TESTO FORNITO ->
::::

Era talmente potente, lanciato palla al piede, che ai difensori avversari, quando se lo ritrovavano di fronte sembrava di aver incrociato un ciclone. Per questo motivo, il grande Gianni Brera, stregato da una tale irruenza, gli ha attribuito uno dei soprannomi più suggestivi della storia del calcio: ‘Puliciclone’,

Paolino Pulici (così è stato registrato all’anagrafe) è stato il bomber più prolifico di sempre della storia del Torino, con ben 172 goal spalmati in 14 stagioni e assieme ad altri campioni ha scritto le pagine più belle della storia granata dopo la Seconda Guerra Mondiale vincendo uno Scudetto e una Coppa Italia, oltre a tre titoli consecutivi di capocannoniere della Serie A.

“Nel mio gioco c’era davvero qualcosa di ciclonico, – dichiarerà l’attaccante – non mi fermavo mai, non è che stavo troppo a pensare se davanti a me avevo tre avversari, non è che mi dicevo oddio che faccio. Andavo sulla palla e se la perdevo pazienza, avrei fatto goal in un altro momento. La maggior parte degli avversari, da Cuccureddu a Gentile, a Facchetti, mi dicevano: sei immarcabile, sei cattivo come una peste. Questa cosa mi dava grande soddisfazione”.

‘Pupi’, altro soprannome che gli viene dato in questo caso dai suoi tifosi, chiuderà la sua carriera nel 1985, all’età di 35 anni, dopo aver giocato anche con le maglie di Udinese e Fiorentina. Con l’unico cruccio della Nazionale, visto che in azzurro soffrirà la concorrenza e non riuscirà a ripetere le gesta con cui mandava in estasi i tifosi granata.

GIOVANE OPERAIO E IL PROVINO CON L’INTER

Paolino Pulici nasce a Roncello, nell’attuale provincia di Monza e Brianza, il 27 aprile 1950. Suo padre, Silvio, lavora come operaio in una fabbrica di rame, mentre sua madre, Claudia, è casalinga. Fin da giovane i genitori gli impartiscono la cultura del lavoro. Così fa il falegname e l’imbianchino, prima di andare a fare l’operaio in fabbrica.

::::

ESTRATTO DEI DATI ->
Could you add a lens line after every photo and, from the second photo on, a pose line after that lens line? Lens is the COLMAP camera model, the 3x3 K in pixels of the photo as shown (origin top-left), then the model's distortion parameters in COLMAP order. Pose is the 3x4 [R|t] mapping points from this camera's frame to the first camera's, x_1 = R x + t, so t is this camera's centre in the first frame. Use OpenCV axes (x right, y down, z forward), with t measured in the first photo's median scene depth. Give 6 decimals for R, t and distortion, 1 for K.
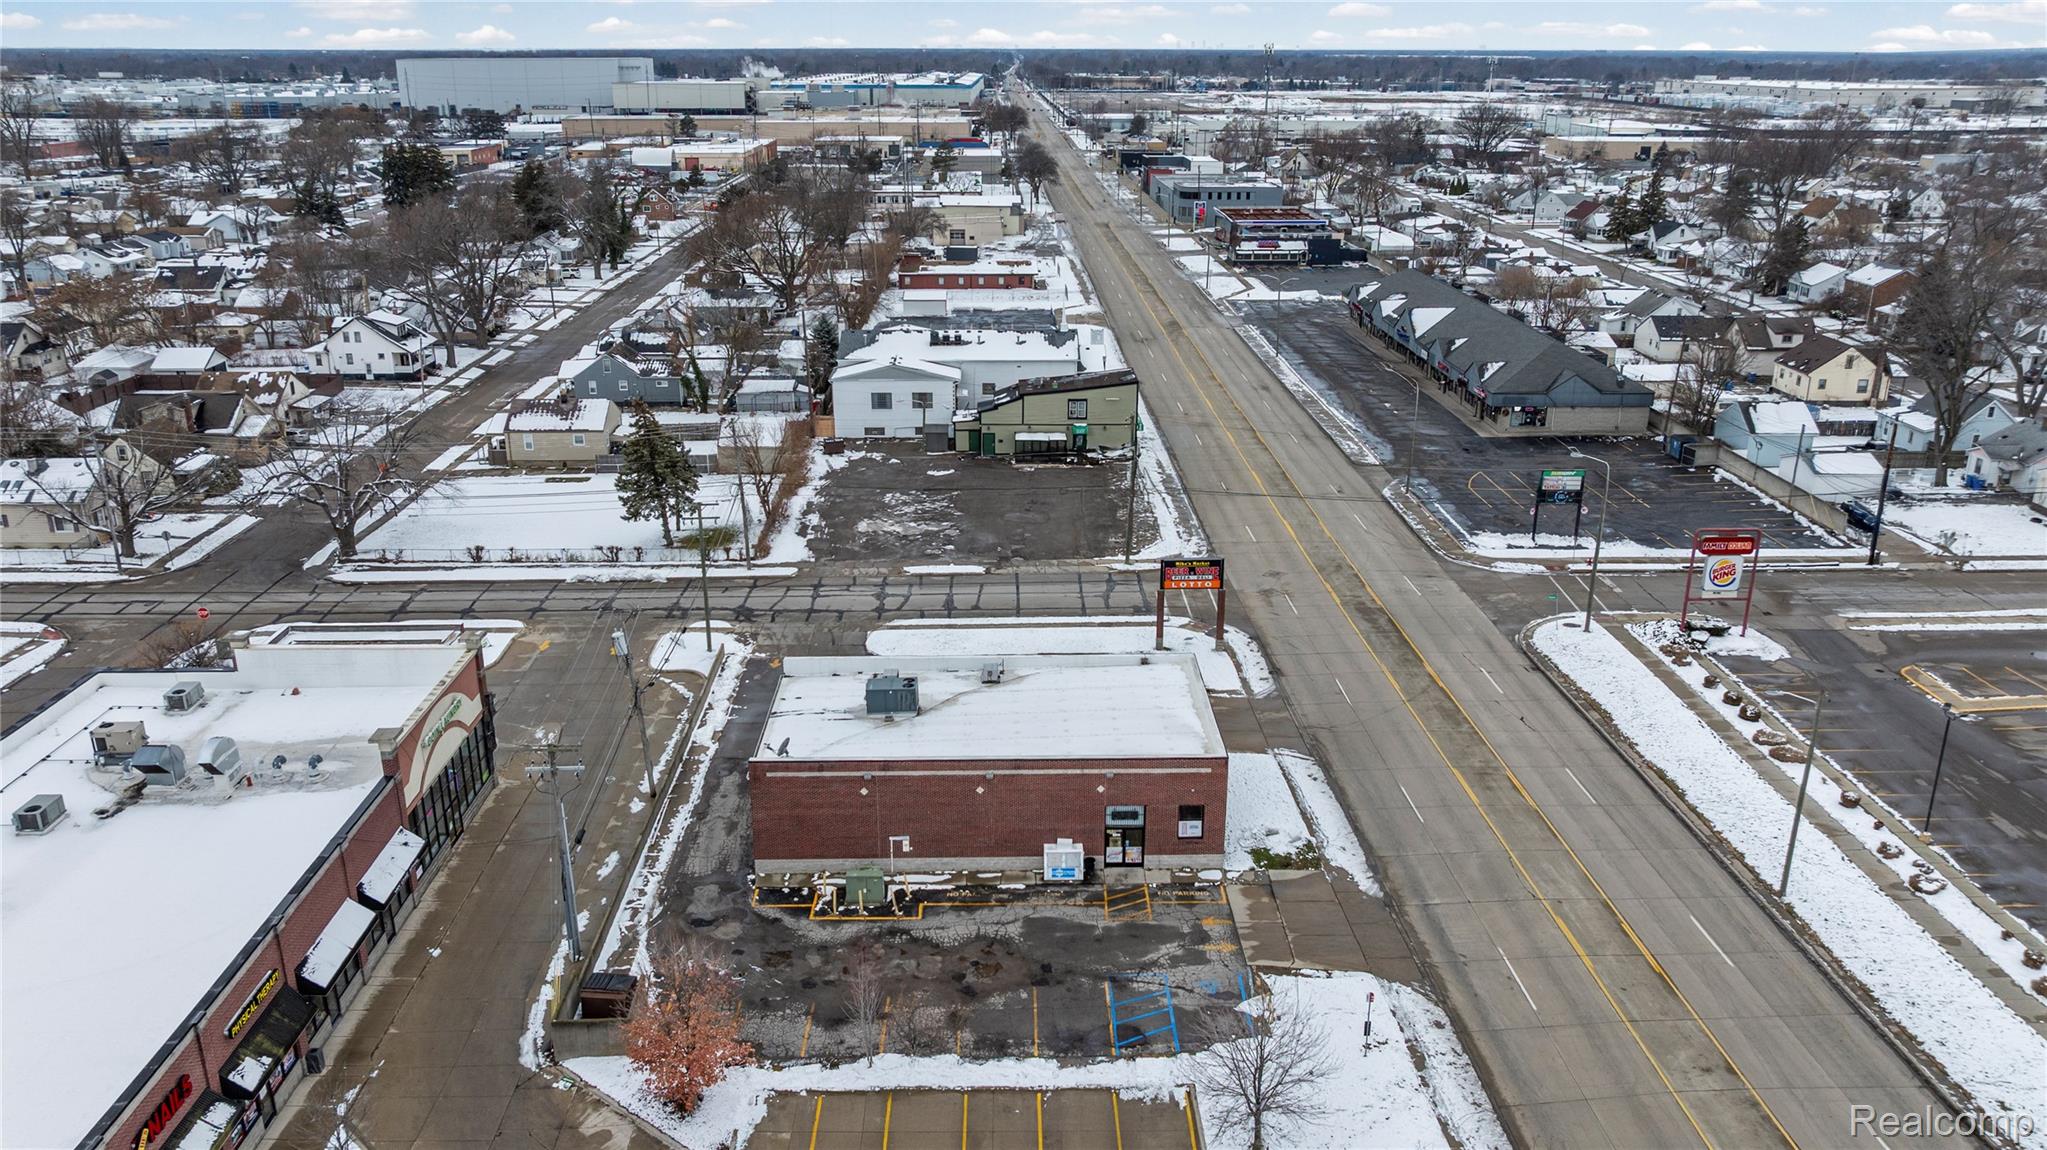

::::

DA FARE -> Elenca, per favore, tutti i lavori che Paolino Pulici stesso svolse da giovane secondo il testo su di lui.

SOLUZIONE SVOLTA -> Falegname, imbianchino e operaio in fabbrica.